Beyond Manson's excellent historicization of reproductive justice and her persuasive argument, I appreciated the fact that she was able to express a form of Catholicism that many practice but that few are given the opportunity to articulate in a serious forum. While (as Manson highlights) over half of U.S. Catholics believe that abortion should be legal, it often feels that excruciatingly few pro-choice Catholic critics and intellectuals are given any sort of platform, with the discourse instead being caught in a binary between extremists who care more about abortion than about the lives of the poor and outcast and "seamless garment" Catholics who often skirt the issue of abortion and the injustices imbricated in oppressively regulating it.

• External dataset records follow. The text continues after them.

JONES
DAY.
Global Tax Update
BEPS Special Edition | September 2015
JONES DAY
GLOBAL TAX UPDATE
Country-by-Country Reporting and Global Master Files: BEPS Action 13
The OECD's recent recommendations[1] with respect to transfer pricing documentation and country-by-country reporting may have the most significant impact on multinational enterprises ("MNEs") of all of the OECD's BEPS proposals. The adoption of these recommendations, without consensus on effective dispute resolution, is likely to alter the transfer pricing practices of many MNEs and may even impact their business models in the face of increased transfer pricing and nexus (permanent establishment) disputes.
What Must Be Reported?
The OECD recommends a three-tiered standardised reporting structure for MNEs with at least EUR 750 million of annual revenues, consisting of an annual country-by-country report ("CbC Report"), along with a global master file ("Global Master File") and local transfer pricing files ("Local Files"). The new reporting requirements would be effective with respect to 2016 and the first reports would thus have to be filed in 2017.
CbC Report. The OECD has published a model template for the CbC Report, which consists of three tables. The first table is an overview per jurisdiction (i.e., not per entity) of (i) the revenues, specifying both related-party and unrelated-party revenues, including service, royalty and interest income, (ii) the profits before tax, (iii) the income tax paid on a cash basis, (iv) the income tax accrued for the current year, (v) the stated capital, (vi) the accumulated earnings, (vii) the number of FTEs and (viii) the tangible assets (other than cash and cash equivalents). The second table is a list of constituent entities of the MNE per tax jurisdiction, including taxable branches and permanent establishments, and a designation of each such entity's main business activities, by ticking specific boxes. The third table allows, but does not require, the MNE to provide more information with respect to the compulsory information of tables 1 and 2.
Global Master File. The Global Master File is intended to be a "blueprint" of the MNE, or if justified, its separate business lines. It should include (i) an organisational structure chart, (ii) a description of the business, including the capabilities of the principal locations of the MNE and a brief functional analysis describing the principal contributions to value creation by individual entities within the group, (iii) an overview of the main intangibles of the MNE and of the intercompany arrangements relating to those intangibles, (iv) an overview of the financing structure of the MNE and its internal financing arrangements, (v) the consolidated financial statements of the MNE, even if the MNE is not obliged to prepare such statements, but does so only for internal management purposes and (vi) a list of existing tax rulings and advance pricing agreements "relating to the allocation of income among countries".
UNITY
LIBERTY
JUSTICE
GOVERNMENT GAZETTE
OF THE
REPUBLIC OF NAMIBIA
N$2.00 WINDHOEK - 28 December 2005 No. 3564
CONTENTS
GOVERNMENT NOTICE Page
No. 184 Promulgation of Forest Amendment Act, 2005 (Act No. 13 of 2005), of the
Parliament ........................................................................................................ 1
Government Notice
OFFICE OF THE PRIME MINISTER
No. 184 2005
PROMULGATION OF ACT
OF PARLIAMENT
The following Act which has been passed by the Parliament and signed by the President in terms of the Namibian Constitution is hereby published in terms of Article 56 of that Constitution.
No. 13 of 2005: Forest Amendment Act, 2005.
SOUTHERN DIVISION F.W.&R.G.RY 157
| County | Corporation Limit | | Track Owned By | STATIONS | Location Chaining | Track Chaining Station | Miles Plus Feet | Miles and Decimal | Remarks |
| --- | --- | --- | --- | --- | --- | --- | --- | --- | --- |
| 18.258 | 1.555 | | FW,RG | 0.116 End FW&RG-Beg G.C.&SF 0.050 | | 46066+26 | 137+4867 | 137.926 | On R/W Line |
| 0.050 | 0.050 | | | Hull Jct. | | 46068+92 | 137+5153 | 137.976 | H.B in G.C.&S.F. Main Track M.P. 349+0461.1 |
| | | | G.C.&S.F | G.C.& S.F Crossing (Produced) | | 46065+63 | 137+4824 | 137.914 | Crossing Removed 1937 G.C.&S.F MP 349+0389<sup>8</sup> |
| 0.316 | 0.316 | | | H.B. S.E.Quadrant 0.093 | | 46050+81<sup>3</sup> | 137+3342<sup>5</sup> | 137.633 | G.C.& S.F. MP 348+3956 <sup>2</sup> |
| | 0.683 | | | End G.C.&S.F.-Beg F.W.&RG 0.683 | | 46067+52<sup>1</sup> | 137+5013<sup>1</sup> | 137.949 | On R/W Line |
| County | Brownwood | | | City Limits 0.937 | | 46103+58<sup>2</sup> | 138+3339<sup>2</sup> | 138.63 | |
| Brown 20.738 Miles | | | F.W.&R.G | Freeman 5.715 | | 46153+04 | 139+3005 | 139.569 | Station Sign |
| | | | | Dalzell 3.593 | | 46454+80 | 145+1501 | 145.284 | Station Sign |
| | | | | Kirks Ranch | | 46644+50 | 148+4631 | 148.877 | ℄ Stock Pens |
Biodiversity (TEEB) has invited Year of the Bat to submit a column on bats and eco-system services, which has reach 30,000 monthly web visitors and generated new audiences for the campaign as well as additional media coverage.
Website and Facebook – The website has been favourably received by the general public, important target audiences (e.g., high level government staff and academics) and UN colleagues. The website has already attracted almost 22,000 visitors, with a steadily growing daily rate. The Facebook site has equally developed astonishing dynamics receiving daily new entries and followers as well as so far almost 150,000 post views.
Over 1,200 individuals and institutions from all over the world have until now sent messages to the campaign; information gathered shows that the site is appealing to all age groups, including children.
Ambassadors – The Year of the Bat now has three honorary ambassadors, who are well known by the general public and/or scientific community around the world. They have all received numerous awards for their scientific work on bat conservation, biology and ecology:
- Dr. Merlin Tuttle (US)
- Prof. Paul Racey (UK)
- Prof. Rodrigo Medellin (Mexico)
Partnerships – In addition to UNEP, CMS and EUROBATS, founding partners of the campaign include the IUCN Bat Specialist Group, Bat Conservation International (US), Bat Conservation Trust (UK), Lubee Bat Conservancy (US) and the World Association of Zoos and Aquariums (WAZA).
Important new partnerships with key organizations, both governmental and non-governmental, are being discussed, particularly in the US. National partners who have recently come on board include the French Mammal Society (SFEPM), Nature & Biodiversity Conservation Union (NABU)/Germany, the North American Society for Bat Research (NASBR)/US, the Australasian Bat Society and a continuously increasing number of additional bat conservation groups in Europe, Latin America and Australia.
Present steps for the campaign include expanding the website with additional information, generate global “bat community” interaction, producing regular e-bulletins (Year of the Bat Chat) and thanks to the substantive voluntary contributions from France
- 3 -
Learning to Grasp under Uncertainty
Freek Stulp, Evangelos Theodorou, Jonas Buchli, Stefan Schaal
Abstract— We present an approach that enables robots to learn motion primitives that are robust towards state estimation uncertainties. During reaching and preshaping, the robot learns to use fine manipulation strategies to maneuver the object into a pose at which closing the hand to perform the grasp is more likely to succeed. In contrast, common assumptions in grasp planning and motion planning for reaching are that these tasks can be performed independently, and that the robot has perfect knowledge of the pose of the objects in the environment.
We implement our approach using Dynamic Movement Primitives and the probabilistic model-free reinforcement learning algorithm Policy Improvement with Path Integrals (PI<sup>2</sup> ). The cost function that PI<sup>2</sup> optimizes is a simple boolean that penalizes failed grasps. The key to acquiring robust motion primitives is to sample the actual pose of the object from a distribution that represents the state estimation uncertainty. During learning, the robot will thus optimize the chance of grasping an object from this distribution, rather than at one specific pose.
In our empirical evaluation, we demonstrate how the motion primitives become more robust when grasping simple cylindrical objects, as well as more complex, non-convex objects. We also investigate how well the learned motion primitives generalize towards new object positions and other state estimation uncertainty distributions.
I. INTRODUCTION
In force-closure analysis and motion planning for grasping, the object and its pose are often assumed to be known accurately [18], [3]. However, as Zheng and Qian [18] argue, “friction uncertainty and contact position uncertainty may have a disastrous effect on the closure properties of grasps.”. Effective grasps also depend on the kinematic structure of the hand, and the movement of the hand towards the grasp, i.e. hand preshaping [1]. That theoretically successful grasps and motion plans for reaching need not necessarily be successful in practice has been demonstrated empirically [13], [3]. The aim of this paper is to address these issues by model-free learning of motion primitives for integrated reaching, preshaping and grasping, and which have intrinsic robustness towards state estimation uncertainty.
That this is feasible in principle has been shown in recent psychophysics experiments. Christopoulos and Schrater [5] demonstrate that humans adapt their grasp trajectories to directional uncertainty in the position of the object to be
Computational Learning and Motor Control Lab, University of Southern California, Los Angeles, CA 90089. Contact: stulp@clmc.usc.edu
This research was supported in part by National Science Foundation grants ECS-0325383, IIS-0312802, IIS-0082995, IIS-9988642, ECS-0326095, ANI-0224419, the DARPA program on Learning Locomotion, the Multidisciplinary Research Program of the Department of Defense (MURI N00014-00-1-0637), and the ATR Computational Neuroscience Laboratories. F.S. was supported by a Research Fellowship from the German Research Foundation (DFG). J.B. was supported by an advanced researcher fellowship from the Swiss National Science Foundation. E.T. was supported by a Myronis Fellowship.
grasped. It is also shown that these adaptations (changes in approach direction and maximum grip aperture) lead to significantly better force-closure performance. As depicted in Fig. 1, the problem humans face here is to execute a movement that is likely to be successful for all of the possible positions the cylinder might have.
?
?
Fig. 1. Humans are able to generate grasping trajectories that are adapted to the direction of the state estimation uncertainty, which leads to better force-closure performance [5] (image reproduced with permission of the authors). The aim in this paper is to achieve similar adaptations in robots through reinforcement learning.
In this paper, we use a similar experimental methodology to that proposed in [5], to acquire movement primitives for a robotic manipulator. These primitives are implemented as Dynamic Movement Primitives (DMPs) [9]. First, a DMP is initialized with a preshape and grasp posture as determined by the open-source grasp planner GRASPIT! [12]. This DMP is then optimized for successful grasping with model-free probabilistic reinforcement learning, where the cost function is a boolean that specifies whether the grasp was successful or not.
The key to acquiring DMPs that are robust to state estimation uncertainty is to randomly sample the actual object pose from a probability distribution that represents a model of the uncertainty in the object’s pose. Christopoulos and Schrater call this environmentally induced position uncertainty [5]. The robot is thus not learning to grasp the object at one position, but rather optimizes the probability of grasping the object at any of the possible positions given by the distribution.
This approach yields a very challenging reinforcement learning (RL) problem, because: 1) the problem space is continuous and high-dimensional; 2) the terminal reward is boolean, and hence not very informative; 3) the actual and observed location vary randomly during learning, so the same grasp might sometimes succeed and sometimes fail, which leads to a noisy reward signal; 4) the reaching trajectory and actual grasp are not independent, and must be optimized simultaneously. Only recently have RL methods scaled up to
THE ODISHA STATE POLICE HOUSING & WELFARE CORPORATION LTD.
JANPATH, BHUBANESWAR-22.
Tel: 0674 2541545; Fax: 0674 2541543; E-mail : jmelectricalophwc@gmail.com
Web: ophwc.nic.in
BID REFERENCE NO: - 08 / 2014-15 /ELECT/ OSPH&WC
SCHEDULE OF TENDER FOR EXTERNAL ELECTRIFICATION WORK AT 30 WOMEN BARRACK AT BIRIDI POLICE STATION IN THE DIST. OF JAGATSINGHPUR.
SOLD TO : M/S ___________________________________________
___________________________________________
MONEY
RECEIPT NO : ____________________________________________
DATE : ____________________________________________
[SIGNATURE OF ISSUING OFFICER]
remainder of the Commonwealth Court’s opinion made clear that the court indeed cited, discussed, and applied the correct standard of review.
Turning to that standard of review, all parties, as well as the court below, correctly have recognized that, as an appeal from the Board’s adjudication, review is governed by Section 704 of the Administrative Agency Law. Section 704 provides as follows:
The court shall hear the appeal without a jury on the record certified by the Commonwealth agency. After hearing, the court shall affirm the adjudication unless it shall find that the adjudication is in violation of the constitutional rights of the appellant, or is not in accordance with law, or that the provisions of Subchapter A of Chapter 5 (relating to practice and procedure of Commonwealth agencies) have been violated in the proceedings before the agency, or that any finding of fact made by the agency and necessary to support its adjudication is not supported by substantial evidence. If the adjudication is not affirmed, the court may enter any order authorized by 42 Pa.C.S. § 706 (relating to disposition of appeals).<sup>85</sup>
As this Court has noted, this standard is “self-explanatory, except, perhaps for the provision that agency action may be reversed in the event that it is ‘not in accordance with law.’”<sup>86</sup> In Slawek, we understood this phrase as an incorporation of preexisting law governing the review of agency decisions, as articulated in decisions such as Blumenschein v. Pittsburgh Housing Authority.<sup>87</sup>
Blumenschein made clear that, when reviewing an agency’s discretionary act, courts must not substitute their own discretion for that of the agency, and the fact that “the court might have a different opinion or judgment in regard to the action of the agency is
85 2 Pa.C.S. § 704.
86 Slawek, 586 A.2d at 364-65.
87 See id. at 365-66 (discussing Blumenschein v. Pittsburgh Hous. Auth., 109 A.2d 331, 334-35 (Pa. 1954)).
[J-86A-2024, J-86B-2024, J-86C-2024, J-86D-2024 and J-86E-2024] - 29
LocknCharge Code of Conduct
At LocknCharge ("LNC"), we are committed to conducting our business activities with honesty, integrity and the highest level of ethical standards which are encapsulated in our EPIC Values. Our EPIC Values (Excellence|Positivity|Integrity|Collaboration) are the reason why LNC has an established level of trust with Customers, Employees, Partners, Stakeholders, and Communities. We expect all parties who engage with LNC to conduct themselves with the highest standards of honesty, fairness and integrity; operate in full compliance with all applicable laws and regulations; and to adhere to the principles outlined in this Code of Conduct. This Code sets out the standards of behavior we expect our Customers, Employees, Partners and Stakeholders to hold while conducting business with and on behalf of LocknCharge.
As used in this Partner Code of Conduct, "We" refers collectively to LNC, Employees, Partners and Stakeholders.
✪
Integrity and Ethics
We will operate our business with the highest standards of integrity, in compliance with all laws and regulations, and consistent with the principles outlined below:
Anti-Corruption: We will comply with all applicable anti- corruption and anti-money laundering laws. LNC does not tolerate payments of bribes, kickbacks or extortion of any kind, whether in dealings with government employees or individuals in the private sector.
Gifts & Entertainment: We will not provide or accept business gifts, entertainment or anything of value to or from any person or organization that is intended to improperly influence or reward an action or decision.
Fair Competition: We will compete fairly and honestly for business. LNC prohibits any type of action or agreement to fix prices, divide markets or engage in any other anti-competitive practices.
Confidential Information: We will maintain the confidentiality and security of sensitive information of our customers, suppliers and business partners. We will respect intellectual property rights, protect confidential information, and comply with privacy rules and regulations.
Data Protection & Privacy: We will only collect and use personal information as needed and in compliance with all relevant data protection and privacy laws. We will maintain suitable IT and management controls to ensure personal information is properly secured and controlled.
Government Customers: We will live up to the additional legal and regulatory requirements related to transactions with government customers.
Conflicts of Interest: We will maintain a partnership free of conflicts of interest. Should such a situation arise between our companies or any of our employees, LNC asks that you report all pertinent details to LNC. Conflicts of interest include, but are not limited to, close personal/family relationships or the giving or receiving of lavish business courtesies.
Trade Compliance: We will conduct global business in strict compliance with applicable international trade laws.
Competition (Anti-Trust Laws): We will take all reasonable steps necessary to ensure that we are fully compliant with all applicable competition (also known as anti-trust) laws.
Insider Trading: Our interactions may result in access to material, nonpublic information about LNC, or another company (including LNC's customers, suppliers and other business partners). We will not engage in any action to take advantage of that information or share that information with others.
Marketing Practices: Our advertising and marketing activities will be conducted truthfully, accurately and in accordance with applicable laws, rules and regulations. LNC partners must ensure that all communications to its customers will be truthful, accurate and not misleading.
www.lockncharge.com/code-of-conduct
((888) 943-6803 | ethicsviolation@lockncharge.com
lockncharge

For this reason, I found Manson's article to be a breath of fresh air, not just interesting in its own right but also socially meaningful: it articulates a form of practice that is rarely given credence, but that is quite common nonetheless. Even beyond the case she makes, there are a number of compelling arguments for pro-choice Catholicism, and I hope that NCR will continue to publish such articles, if only to reflect that there are a great many Catholics who hold that stance.

RYAN CARROLL
Rockville, Maryland

***

It is amazing to me that in Jamie Mason's pro-choice article there is not a single word about the innocent human life being ended. Her simplistic statistic purporting to show that the majority of Catholics want abortion kept legal doesn't reveal that only a small minority want unrestricted abortion on demand to kept legal.

The editors seek to distance themselves from her extreme views, but since she is more than just an occasional columnist and since no criticism of her view is provided, this article really calls into question whether the National Catholic Reporter is any longer Catholic.